Reviewed By David Cornelius
Posted 10/03/07 18:53:11

"A cut below."
2 stars (Pretty Crappy)

“Severance” comes self-described as “The Office” meets “Deliverance,” and while the “Office” similarities are endless - at least one cast member is trying overtime to impersonate David Brent - the other half of the equation is more “Hostel” and its ilk. While decidedly tame when compared to those horror flicks, the violence in “Severance” is aimed so squarely at the torture porn crowd that it dilutes much of the fun to be had from a properly designed horror-comedy combo.

Originally conceived as a teamwork-building exercise gone horribly wrong, the premise of “Severance” was changed a little too much during its journey to the screen, eventually becoming little more than your standard idiots-trapped-by-stalkers plot. A group from a weapons manufacturers conglomerate have come to an unspecified eastern European locale for a weekend retreat. A felled tree blocks their bus, and the driver refuses to make a particular detour. The employees are eventually stranded in the woods, only to stumble upon a deserted lodge where they decide to rest for the night.
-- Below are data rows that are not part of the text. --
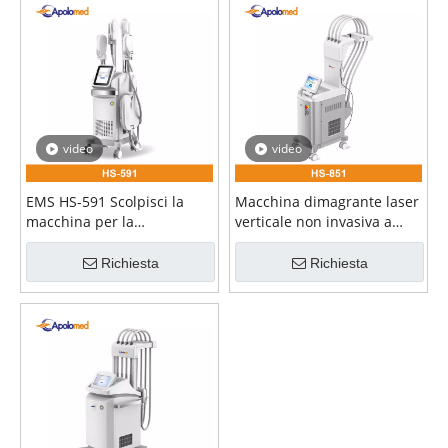
video
video
EMS HS-591 Scolpisci la
Macchina dimagrante laser
macchina per la
verticale non invasiva a
costruzione dei muscoli
diodi da 1060 nm
Richiesta
Richiesta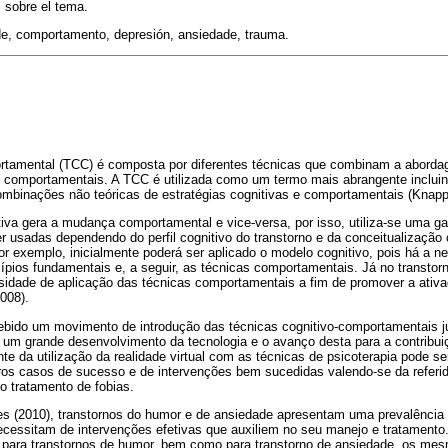
 sobre el tema.
de, comportamento, depresión, ansiedade, trauma.
rtamental (TCC) é composta por diferentes técnicas que combinam a aborda
 comportamentais. A TCC é utilizada como um termo mais abrangente incluin
ombinações não teóricas de estratégias cognitivas e comportamentais (Knap
va gera a mudança comportamental e vice-versa, por isso, utiliza-se uma ga
 usadas dependendo do perfil cognitivo do transtorno e da conceitualização 
or exemplo, inicialmente poderá ser aplicado o modelo cognitivo, pois há a n
pios fundamentais e, a seguir, as técnicas comportamentais. Já no transtor
sidade de aplicação das técnicas comportamentais a fim de promover a ativ
008).
bido um movimento de introdução das técnicas cognitivo-comportamentais jun
 um grande desenvolvimento da tecnologia e o avanço desta para a contribu
te da utilização da realidade virtual com as técnicas de psicoterapia pode 
iros casos de sucesso e de intervenções bem sucedidas valendo-se da referi
o tratamento de fobias.
s (2010), transtornos do humor e de ansiedade apresentam uma prevalência 
ecessitam de intervenções efetivas que auxiliem no seu manejo e tratamento
para transtornos de humor, bem como para transtorno de ansiedade, os mes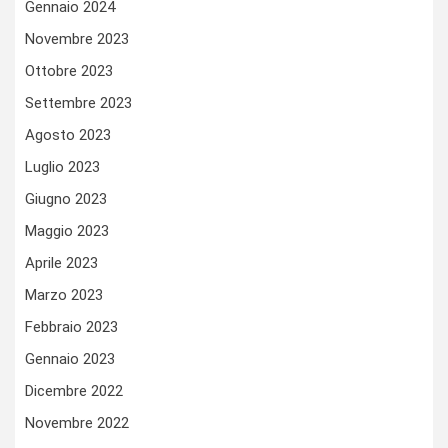
Gennaio 2024
Novembre 2023
Ottobre 2023
Settembre 2023
Agosto 2023
Luglio 2023
Giugno 2023
Maggio 2023
Aprile 2023
Marzo 2023
Febbraio 2023
Gennaio 2023
Dicembre 2022
Novembre 2022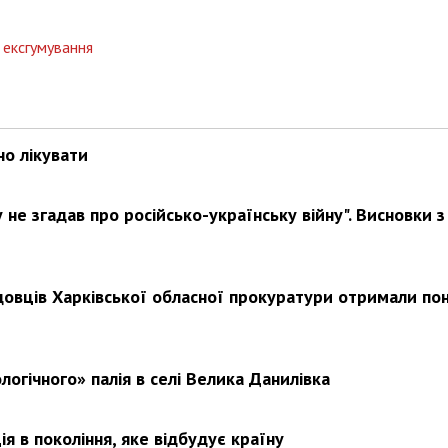
ексгумування
Харковом ширяться добрі вчи
но лікувати
не згадав про російсько-українську війну". Висновки з
довців Харківської обласної прокуратури отримали по
логічного» палія в селі Велика Данилівка
я в покоління, яке відбудує країну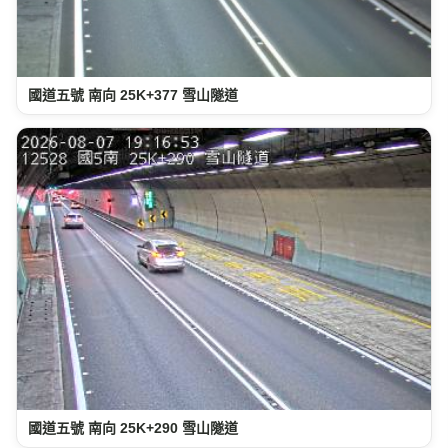
國道五號 南向 25K+377 雪山隧道
國道五號 南向 25K+290 雪山隧道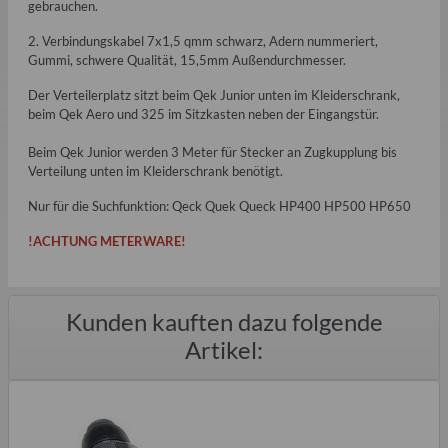
gebrauchen.
2. Verbindungskabel 7x1,5 qmm schwarz, Adern nummeriert,
Gummi, schwere Qualität, 15,5mm Außendurchmesser.
Der Verteilerplatz sitzt beim Qek Junior unten im Kleiderschrank,
beim Qek Aero und 325 im Sitzkasten neben der Eingangstür.
Beim Qek Junior werden 3 Meter für Stecker an Zugkupplung bis
Verteilung unten im Kleiderschrank benötigt.
Nur für die Suchfunktion: Qeck Quek Queck HP400 HP500 HP650
!ACHTUNG METERWARE!
Kunden kauften dazu folgende
Artikel: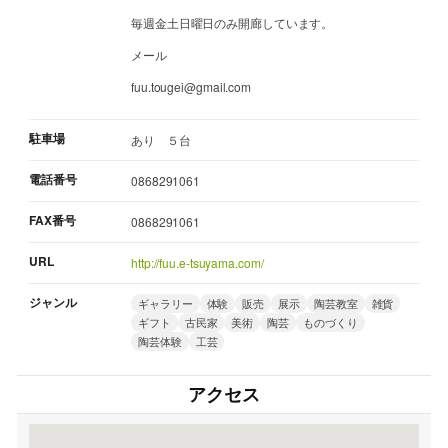
毎週金土日曜日のみ開廊しています。
メール
fuu.tougei@gmail.com
駐車場
あり ５台
電話番号
0868291061
FAX番号
0868291061
URL
http://fuu.e-tsuyama.com/
ジャンル
ギャラリー
体験
販売
展示
陶芸教室
雑貨
ギフト
古民家
美術
陶芸
ものづくり
陶芸体験
工芸
アクセス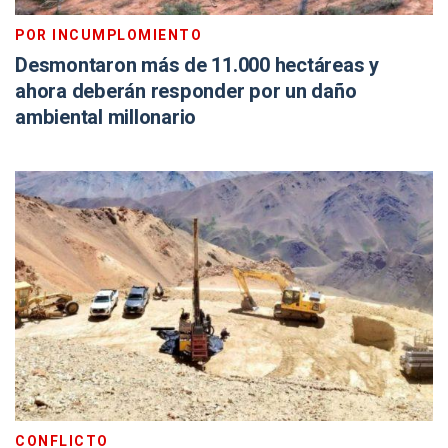
POR INCUMPLOMIENTO
Desmontaron más de 11.000 hectáreas y
ahora deberán responder por un daño
ambiental millonario
CONFLICTO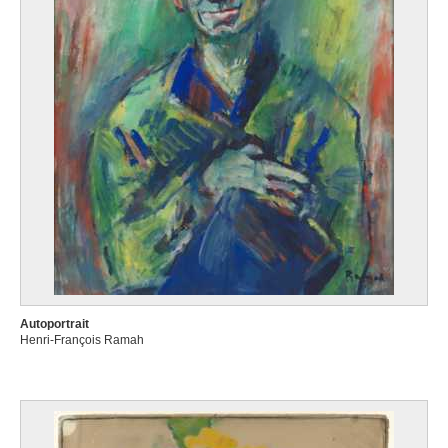
Autoportrait
Henri-François Ramah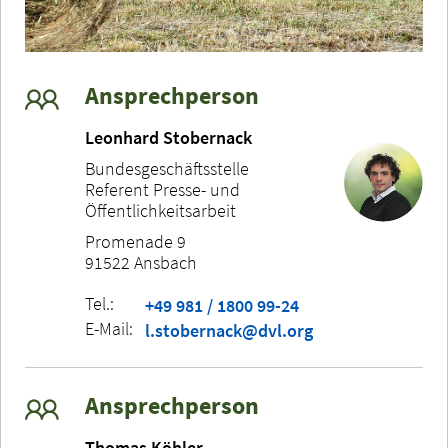
Ansprechperson
Leonhard Stobernack
Bundesgeschäftsstelle
Referent Presse- und
Öffentlichkeitsarbeit
Promenade 9
91522 Ansbach
Tel.:
+49 981 / 1800 99-24
E-Mail:
l.stobernack@dvl.org
Ansprechperson
Thomas Köhler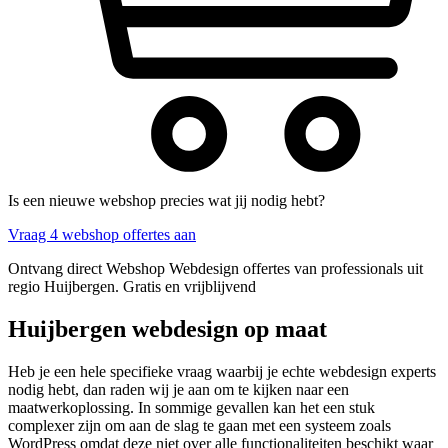
Is een nieuwe webshop precies wat jij nodig hebt?
Vraag 4 webshop offertes aan
Ontvang direct Webshop Webdesign offertes van professionals uit
regio Huijbergen. Gratis en vrijblijvend
Huijbergen webdesign op maat
Heb je een hele specifieke vraag waarbij je echte webdesign experts
nodig hebt, dan raden wij je aan om te kijken naar een
maatwerkoplossing. In sommige gevallen kan het een stuk
complexer zijn om aan de slag te gaan met een systeem zoals
WordPress omdat deze niet over alle functionaliteiten beschikt waar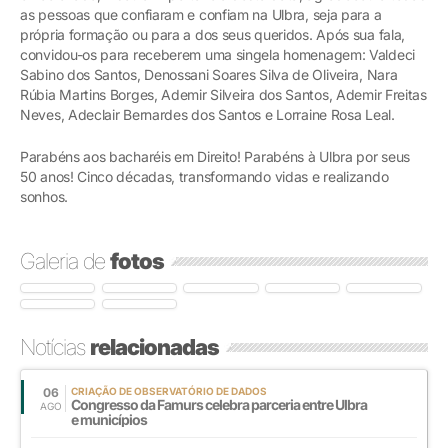
as pessoas que confiaram e confiam na Ulbra, seja para a
própria formação ou para a dos seus queridos. Após sua fala,
convidou-os para receberem uma singela homenagem: Valdeci
Sabino dos Santos, Denossani Soares Silva de Oliveira, Nara
Rúbia Martins Borges, Ademir Silveira dos Santos, Ademir Freitas
Neves, Adeclair Bernardes dos Santos e Lorraine Rosa Leal.
Parabéns aos bacharéis em Direito! Parabéns à Ulbra por seus
50 anos! Cinco décadas, transformando vidas e realizando
sonhos.
Galeria de
fotos
Notícias
relacionadas
06
CRIAÇÃO DE OBSERVATÓRIO DE DADOS
Congresso da Famurs celebra parceria entre Ulbra
AGO
e municípios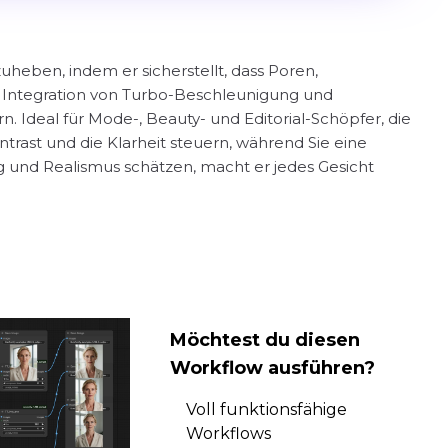
zuheben, indem er sicherstellt, dass Poren,
te Integration von Turbo-Beschleunigung und
. Ideal für Mode-, Beauty- und Editorial-Schöpfer, die
trast und die Klarheit steuern, während Sie eine
g und Realismus schätzen, macht er jedes Gesicht
Möchtest du diesen
Workflow ausführen?
Voll funktionsfähige
Workflows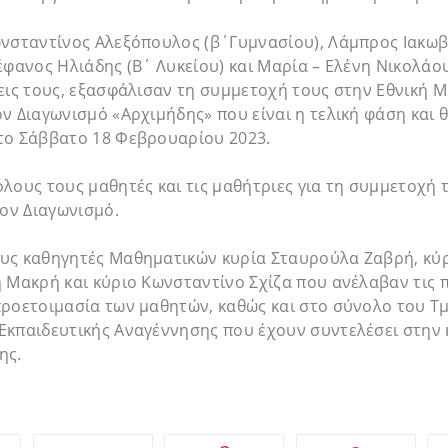
ωνσταντίνος Αλεξόπουλος (β΄Γυμνασίου), Λάμπρος Ιακω
έφανος Ηλιάδης (Β΄ Λυκείου) και Μαρία – Ελένη Νικολάου
εις τους, εξασφάλισαν τη συμμετοχή τους στην Εθνική 
ν Διαγωνισμό «Αρχιμήδης» που είναι η τελική φάση και 
το Σάββατο 18 Φεβρουαρίου 2023.
λους τους μαθητές και τις μαθήτριες για τη συμμετοχή τ
τον Διαγωνισμό.
υς καθηγητές Μαθηματικών κυρία Σταυρούλα Ζαβρή, κύ
 Μακρή και κύριο Κωνσταντίνο Σχίζα που ανέλαβαν τις 
προετοιμασία των μαθητών, καθώς και στο σύνολο του Τ
Εκπαιδευτικής Αναγέννησης που έχουν συντελέσει στην 
ης.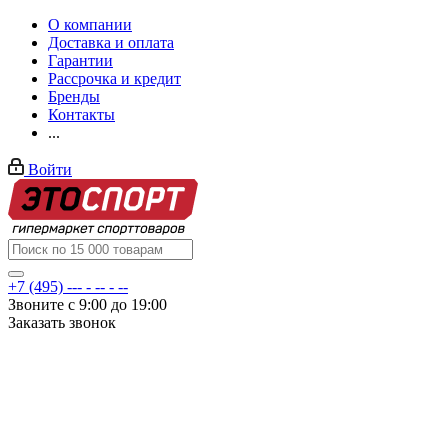
О компании
Доставка и оплата
Гарантии
Рассрочка и кредит
Бренды
Контакты
...
Войти
+7 (495) --- - -- - --
Звоните с 9:00 до 19:00
Заказать звонок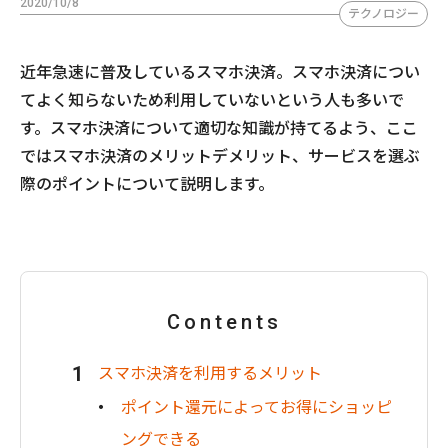
2020/10/8
テクノロジー
近年急速に普及しているスマホ決済。スマホ決済につい
てよく知らないため利用していないという人も多いで
す。スマホ決済について適切な知識が持てるよう、ここ
ではスマホ決済のメリットデメリット、サービスを選ぶ
際のポイントについて説明します。
Contents
スマホ決済を利用するメリット
ポイント還元によってお得にショッピ
ングできる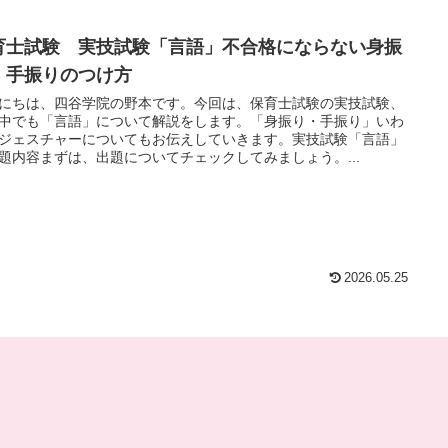
育士試験 実技試験「言語」不合格にならない身振
・手振りのつけ方
にちは、四谷学院の野本です。今回は、保育士試験の実技試験、
中でも「言語」について解説をします。「身振り・手振り」いわ
ジェスチャーについてもお伝えしていきます。実技試験「言語」
題内容まずは、出題についてチェックしてみましょう。...
2026.05.25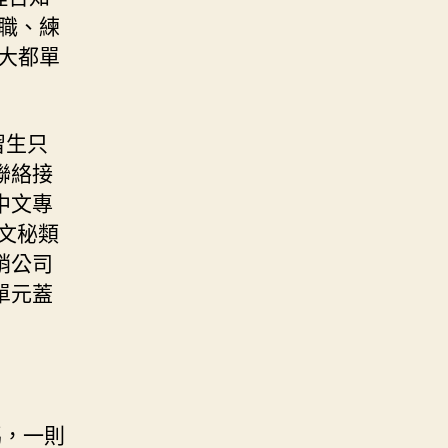
職、練
大都單
習生只
聯絡接
中文專
文秘類
銷公司
單元蓋
嗎，一則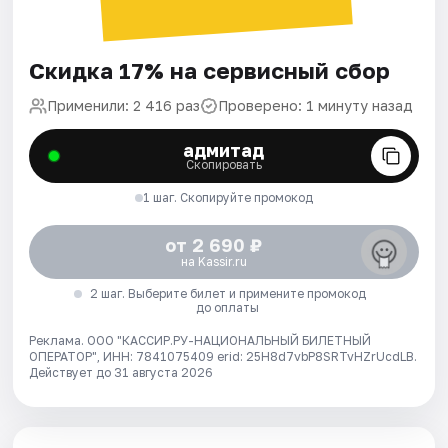
Скидка 17% на сервисный сбор
Применили: 2 416 раз
Проверено: 1 минуту назад
адмитад
Скопировать
1 шаг. Скопируйте промокод
от 2 690 ₽
на Kassir.ru
2 шаг. Выберите билет и примените промокод
до оплаты
Реклама. ООО "КАССИР.РУ-НАЦИОНАЛЬНЫЙ БИЛЕТНЫЙ
ОПЕРАТОР", ИНН: 7841075409 erid: 25H8d7vbP8SRTvHZrUcdLB.
Действует до 31 августа 2026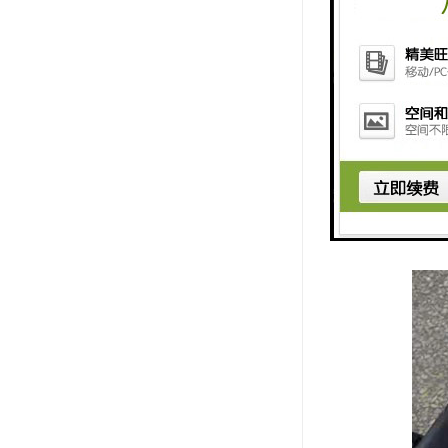
可实现水样
小、易携带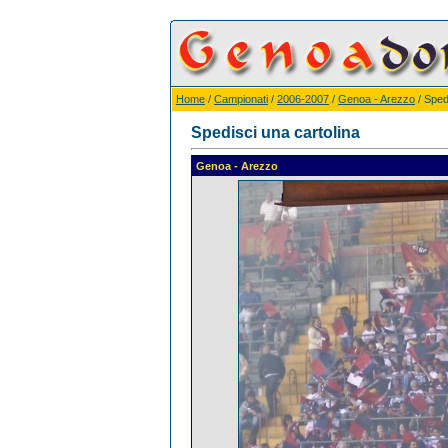
Home
/
Campionati
/
2006-2007
/
Genoa - Arezzo
/ Sped
Spedisci una cartolina
Genoa - Arezzo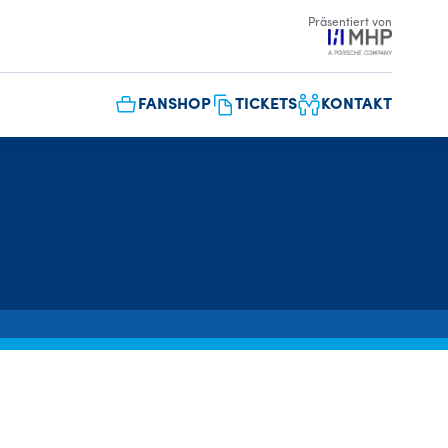
Präsentiert von
FANSHOP
TICKETS
KONTAKT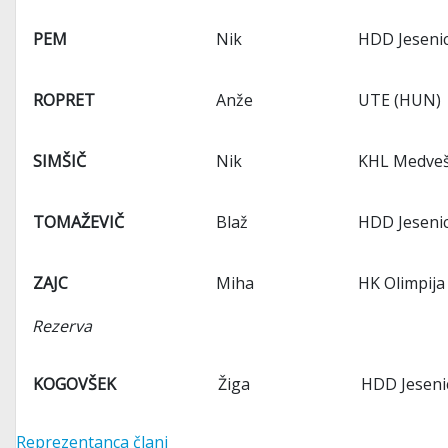
PEM
Nik
HDD Jesenic
ROPRET
Anže
UTE (HUN)
SIMŠIČ
Nik
KHL Medveš
TOMAŽEVIČ
Blaž
HDD Jesenic
ZAJC
Miha
HK Olimpija
Rezerva
KOGOVŠEK
Žiga
HDD Jeseni
Reprezentanca člani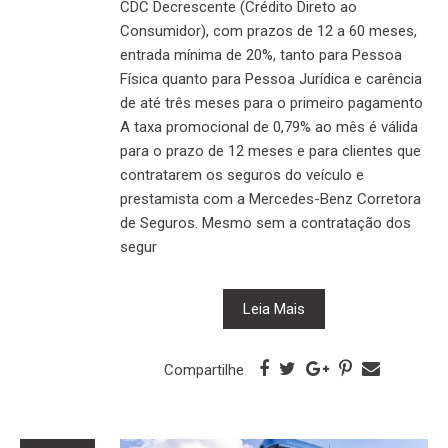
CDC Decrescente (Crédito Direto ao
Consumidor), com prazos de 12 a 60 meses,
entrada mínima de 20%, tanto para Pessoa
Física quanto para Pessoa Jurídica e carência
de até três meses para o primeiro pagamento
A taxa promocional de 0,79% ao mês é válida
para o prazo de 12 meses e para clientes que
contratarem os seguros do veículo e
prestamista com a Mercedes-Benz Corretora
de Seguros. Mesmo sem a contratação dos
segur
Leia Mais
Compartilhe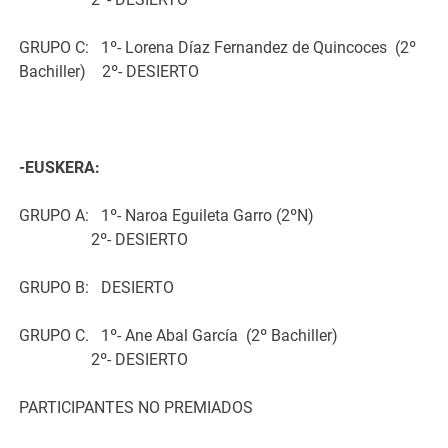
GRUPO C:
1º- Lorena Díaz Fernandez de Quincoces
(2º
Bachiller)
2º- DESIERTO
-EUSKERA:
GRUPO A:
1º- Naroa Eguileta Garro (2ºN)
2º- DESIERTO
GRUPO B:
DESIERTO
GRUPO C.
1º- Ane Abal García
(2º Bachiller)
2º- DESIERTO
PARTICIPANTES NO PREMIADOS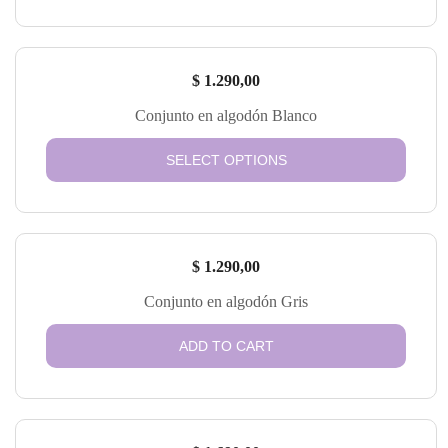
$
1.290,00
Conjunto en algodón Blanco
SELECT OPTIONS
$
1.290,00
Conjunto en algodón Gris
ADD TO CART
Alas, a team of maniacs is on their tail, and one by one, the group falls victim to bear traps, flamethrowers, and torture chambers.

Directed by Christopher Smith (who previously helmed the clumsy yet enjoyable chillfest “Creep”) and written by Smith and James Moran, “Severance” never quite hits enough big laughs to work its comedy half, and it never quite finds the solid frights to work its horror half. The humor is on loan from smarter British properties, with characters and situations lifted right out of “The Office” but without the satirical bite. The frights, meanwhile, are punctuated with lazy jump-scare music stings that remind us when to leap from our seats; later, the use of torture devices becomes a crutch for the filmmakers, who seem unable to generate more legitimate frights. Once the remaining heroes break free, spending the entire third act in a chase sequence, we discover just how boring this undercooked set-up has become.

The film is almost likable enough, in spurts, to keep us watching through most of the story, and a few of the scares are quite genuine. Both counts are credited mainly to a solid cast that handles the script’s mood swings far more delicately than the script itself does. This cast - which includes Toby Stephens, Danny Dyer, and Laura Harris - improves the material by refusing to camp it up when the story unnecessarily demands it most.

But the screenplay runs out of ideas way too early, eventually settling for a that’ll-do-for-now approach to the material. And so we spend the rest of the picture plodding through mediocre, clichéd horror flick concepts that never amount to much of anything. “Severance” could have been a wildly fun/scary romp, but instead, sitting through its increasingly sluggish pace feels like, well, work.